Two Weaknesses – Principle of Two Weaknesses
Two Weaknesses (Principle of Two Weaknesses)
Definition
The Principle of Two Weaknesses is a strategic guideline stating that an attacker usually needs to create and exploit at least two separate targets in the defender’s position—such as a vulnerable pawn, an exposed king, or a weak square—before a decisive breakthrough becomes possible. One weakness can generally be defended; two (or more) stretch the defender’s forces so thin that something eventually collapses.
How the Concept Is Used
- Endgames: In technical endings, the superior side shifts play from one flank to the other until the defender can no longer maintain both fronts. Classic examples involve creating a distant passed pawn on one wing and then invading on the other.
- Middlegames: Attackers may first fix a structural defect (e.g., doubled pawns) and then open lines against the king. Only when two weaknesses coexist does the position often cross the “tipping point” from holdable to lost.
- Time Management: Players with an extra 10 minutes on the clock may still prefer to simplify into an ending where they can apply the principle calmly, rather than try for an immediate tactical knockout.
- Engines & Evaluation: Modern engines instinctively apply the principle, shuffling pieces until a second target appears, at which point their evaluation jumps.
Strategic & Historical Significance
The idea is attributed to Wilhelm Steinitz, the first official World Champion, who insisted that
winning requires accumulating small advantages
.
Later champions—especially José Raúl Capablanca and Mikhail Botvinnik—turned the
abstract dictum into a practical end-game technique, making the principle a cornerstone of classical chess
strategy taught in virtually every manual since 1900.
Illustrative Examples
1. Capablanca – Tartakower, New York 1924
Position after 33...Kg7: White: King g2, Queen e3, Rooks d1 & f1, Knights f4 & e5, Pawns a2 b2 c3 f2 g3 h2. Black: King g7, Queen c7, Rooks d8 & e8, Bishop g8, Knight f6, Pawns a7 b6 c5 f7 g6 h7.
Weakness #1: the backward pawn on c5.
Weakness #2: the kingside light squares around g7–h7, especially once White plays 34. Rxd8 Rxd8 35. c4!.
Capablanca first fixed the queenside pawn, then switched to a direct attack on Black’s king, finally winning on move 54. The defender could parry either target in isolation, but not both simultaneously.

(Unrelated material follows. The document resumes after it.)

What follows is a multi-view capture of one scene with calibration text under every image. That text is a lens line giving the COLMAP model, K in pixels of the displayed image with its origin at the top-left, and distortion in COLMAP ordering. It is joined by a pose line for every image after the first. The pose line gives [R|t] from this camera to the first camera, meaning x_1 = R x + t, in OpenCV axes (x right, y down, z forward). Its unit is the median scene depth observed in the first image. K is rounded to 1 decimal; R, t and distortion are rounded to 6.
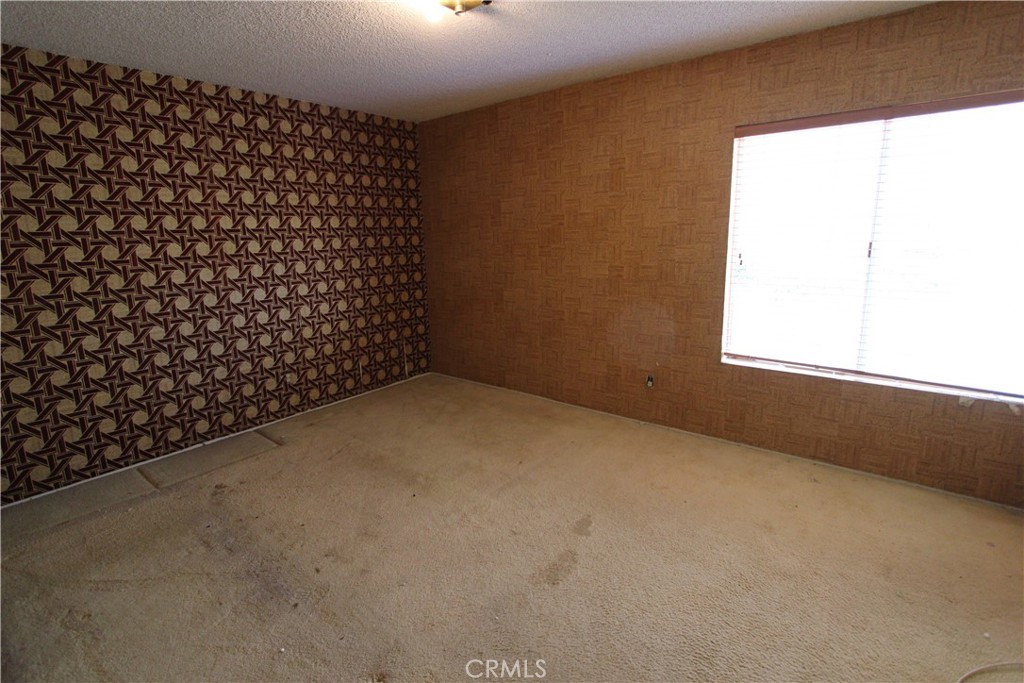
lens RADIAL K [[499.7, 0, 510.4], [0, 499.7, 323.0], [0, 0, 1]] dist [-0.002850, -0.000544]
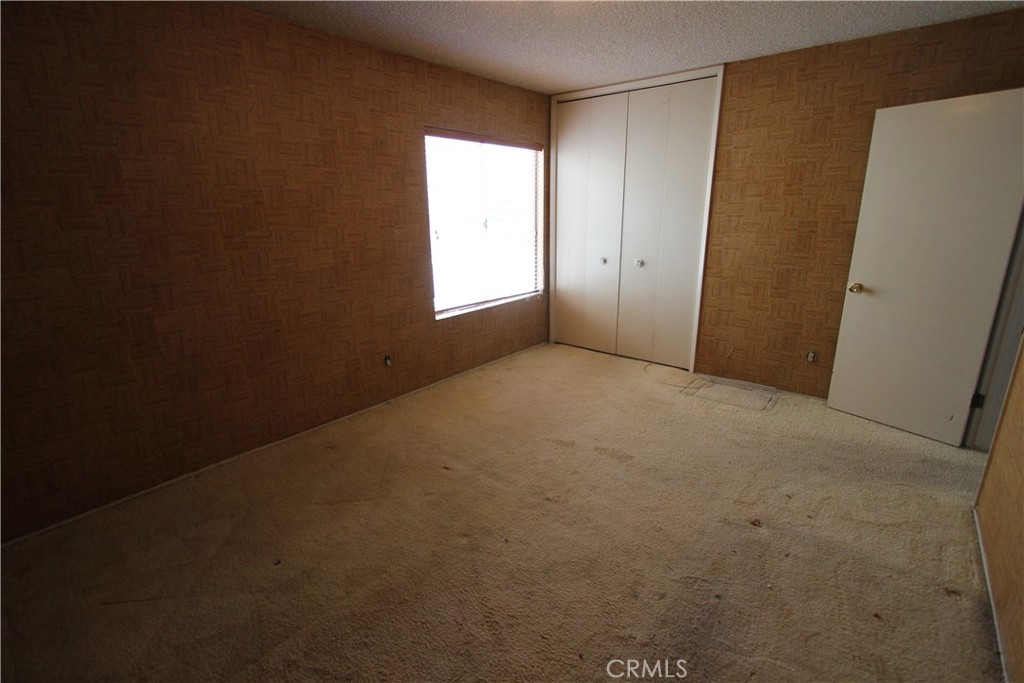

2. Botvinnik – Alekhine, AVRO 1938
In a heavy-piece endgame, Botvinnik obtained a distant passed a-pawn (first weakness) and then pried open Alekhine’s king with g- and h-pawn thrusts (second weakness), eventually forcing resignation despite material equality. The game is often cited in textbooks on how to convert a slight space edge into two concrete structural defects.
3. “Switchback” Maneuver – Petrosian – Spassky, World Championship 1966, Game 10
The 9th World Champion, Tigran Petrosian, tied down Spassky’s pieces to the weak d6-pawn for over 30 moves.
Only after securing a queenside breakthrough with b4–b5 (second weakness) did he liquidate into a won rook ending.
Spassky notably remarked that he felt he was defending two games at once
.
Typical Methods of Creating a Second Weakness
- Fix one pawn with a piece blockade, then open a second front with a pawn break (e.g., h4–h5).
- Force the defender’s king into a vulnerable corner, then switch the major pieces to the opposite wing.
- Create a distant passed pawn to drag enemy forces away from the real point of invasion.
- Exchange minor pieces to enhance the power of long-range rooks/queens against multiple targets.
Interesting Facts & Anecdotes
- The term is so ingrained in Russian chess literature that coaches shorthand it as the “Dvukhslabost’ rule.”
- In training camps, Garry Kasparov forced juniors to play out queen vs. rook endings where the winning technique hinges on manufacturing two weaknesses: the rook and a mating net.
- Computer tablebases confirm the principle mathematically: many theoretically drawn pawn endings become lost only when the stronger side forces the defender to guard two pawn fronts simultaneously.
Take-Away
Whenever you hold an advantage yet see no immediate breakthrough, ask: “Where can I create a second weakness?” The answer often converts a small edge into a full point.